Standard Test Method for Using Calorimeters for Total Dose Measurements in Pulsed Linear Accelerator or Flash X-ray Machines

SIGNIFICANCE AND USE
5.1 An accurate measure of the total absorbed dose is necessary to ensure the validity of the data taken, to enable comparison to be made of data taken at different facilities, and to verify that components or circuits are tested to the radiation specification applied to the system for which they are to be used.  
5.2 The primary value of a calorimetric method for measuring dose is that the results are absolute. They are based only on physical properties of materials, that is, the specific heat of the calorimeter-block material and the Seebeck EMF of the thermocouple used or the temperature coefficient of resistance (α) of the thermistor used, all of which can be established with non-radiation measurements.  
5.3 The method permits repeated measurements to be made without requiring entry into the radiation cell between measurements.
SCOPE
1.1 This test method covers a calorimetric measurement of the total absorbed dose delivered by a single pulse of electrons from an electron linear accelerator or a flash X-ray machine (FXR, e-beam mode). The test method is designed for use with pulses of electrons in the energy range from 10 to 50 MeV and is only valid for cases in which both the calorimeter and the test specimen to be irradiated are “thin” compared to the range of these electrons in the materials of which they are constructed.  
1.2 The procedure described can be used in those cases in which (1) the dose delivered in a single pulse is 5 Gy(matl)2 [500 rd (matl)] or greater, or (2) multiple pulses of a lower dose can be delivered in a short time compared to the thermal time constant of the calorimeter. The units for the total absorbed dose delivered to a material require the specification of the material and the notation “matl” refers to the active material of the calorimeter. The minimum dose per pulse that can be acceptably monitored depends on the variables of the particular test, including pulse rate, pulse uniformity, and the thermal time constant of the calorimeter.

Supplied data
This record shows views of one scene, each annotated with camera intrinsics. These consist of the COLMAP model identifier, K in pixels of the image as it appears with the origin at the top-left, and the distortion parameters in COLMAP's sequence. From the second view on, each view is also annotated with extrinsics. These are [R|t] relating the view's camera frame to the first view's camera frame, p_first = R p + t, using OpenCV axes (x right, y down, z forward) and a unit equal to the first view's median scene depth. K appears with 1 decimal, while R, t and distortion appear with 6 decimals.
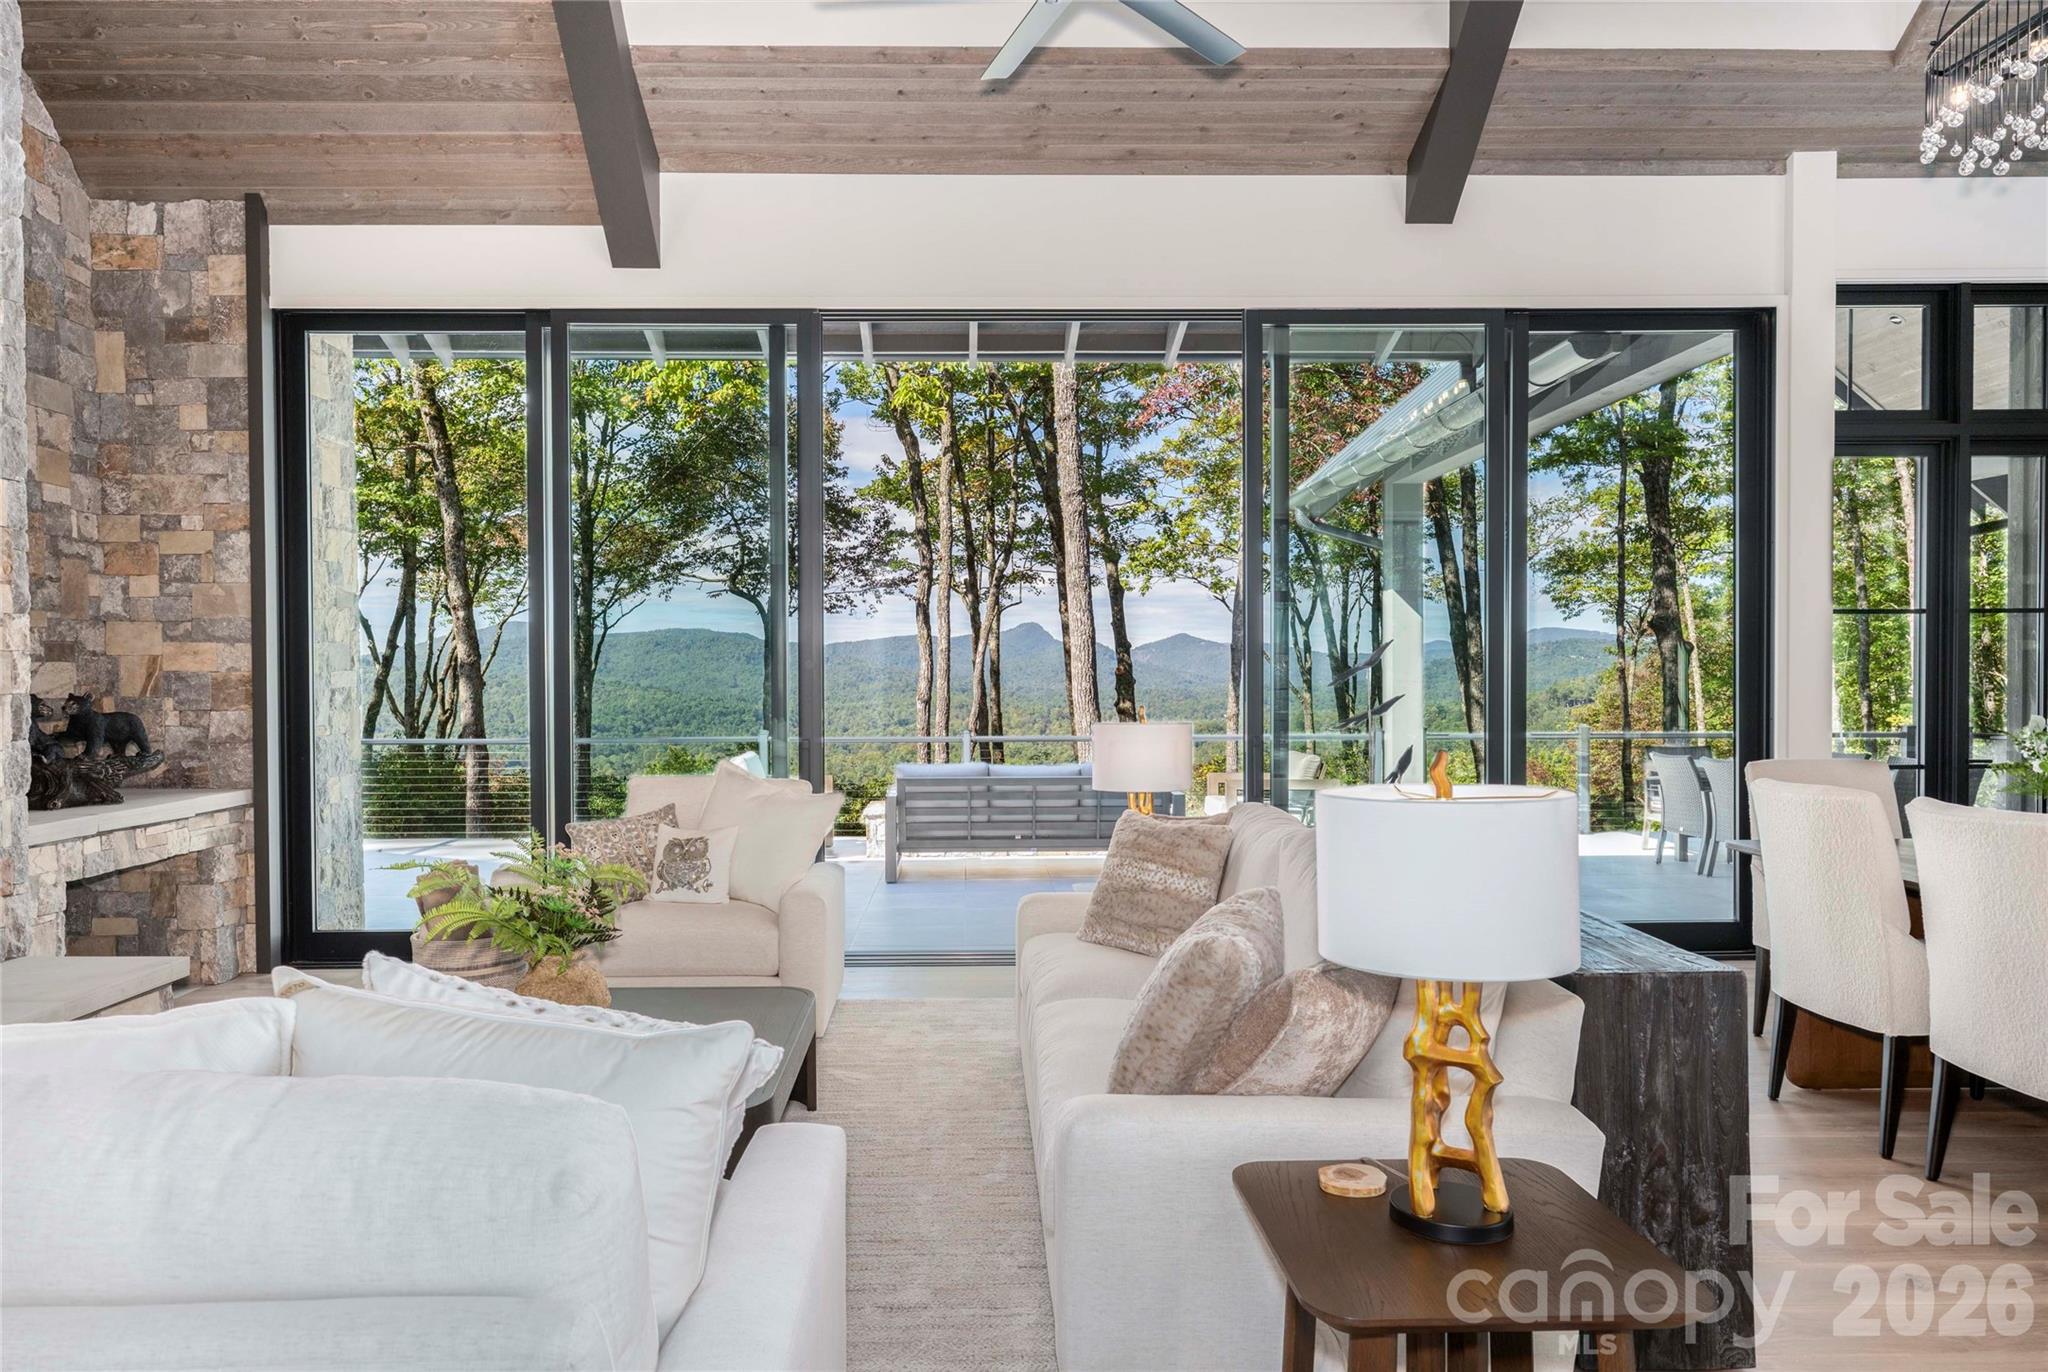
lens RADIAL K [[1317.3, 0, 985.1], [0, 1317.3, 700.3], [0, 0, 1]] dist [0.018980, -0.004463]
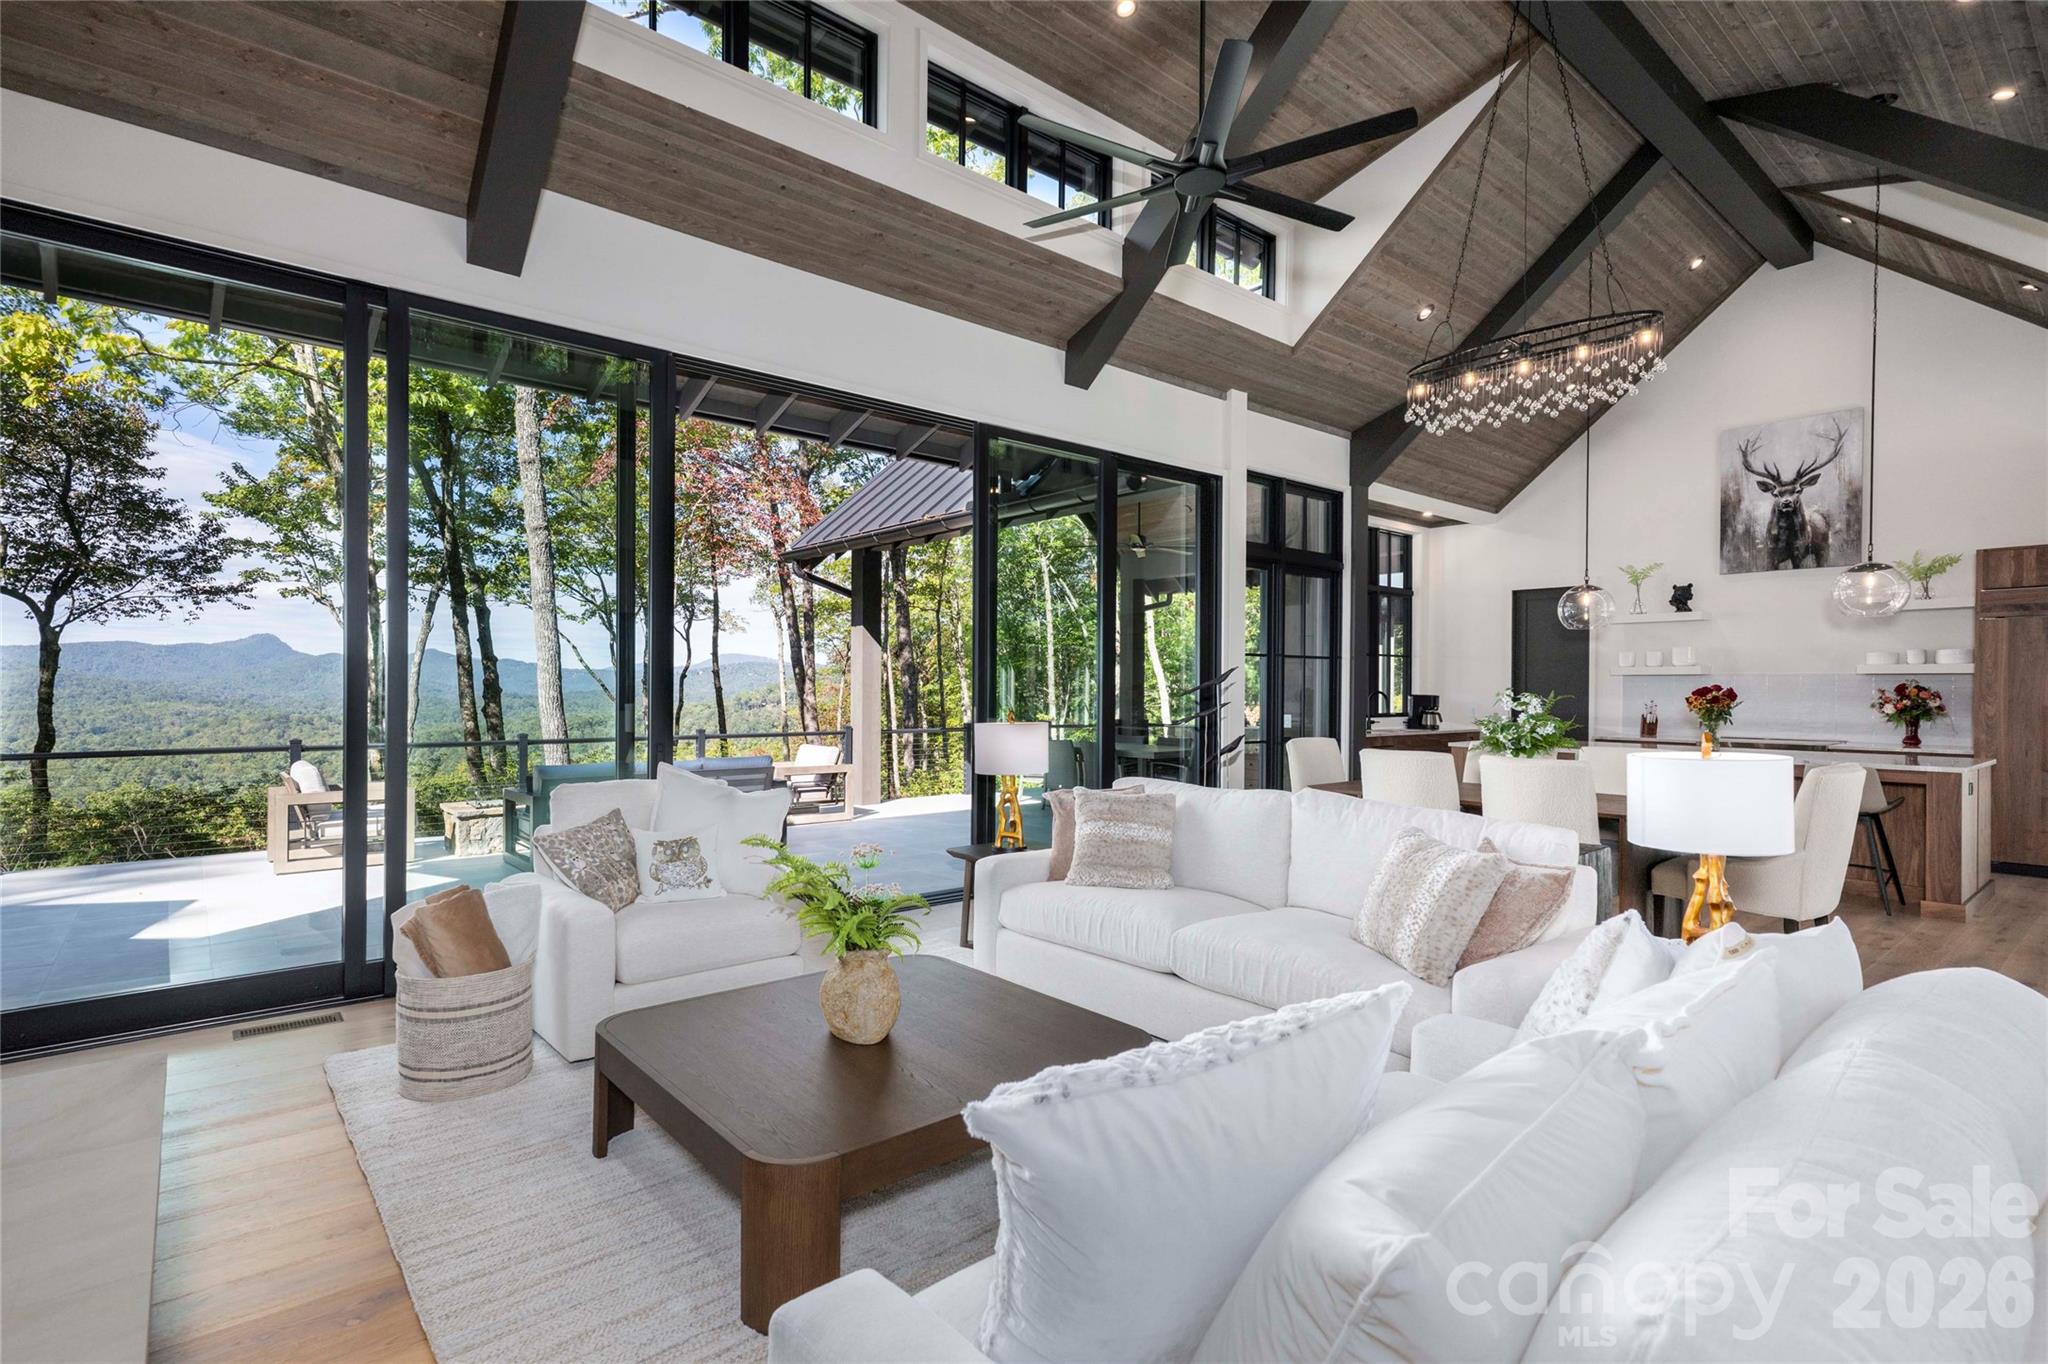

Action item A
Please transcribe the calorimeter test method word for word, starting at "5.2 The primary" and ending at "cell between measurements.".
Action item B
Using the calorimeter test method, decide whether each statement agrees with it. Answer yes or no and quote the words that settle it. (i) The method is designed for electron pulses with energies from 10 to 50 MeV. (ii) The method requires entering the radiation cell between measurements. (iii) The physical properties behind the calorimetric results must be established with radiation measurements.

Your solution A
5.2 The primary value of a calorimetric method for measuring dose is that the results are absolute. They are based only on physical properties of materials, that is, the specific heat of the calorimeter-block material and the Seebeck EMF of the thermocouple used or the temperature coefficient of resistance (α) of the thermistor used, all of which can be established with non-radiation measurements.  
5.3 The method permits repeated measurements to be made without requiring entry into the radiation cell between measurements.

Your solution B
(i) Yes: "The test method is designed for use with pulses of electrons in the energy range from 10 to 50 MeV"
(ii) No: "The method permits repeated measurements to be made without requiring entry into the radiation cell between measurements."
(iii) No: "all of which can be established with non-radiation measurements"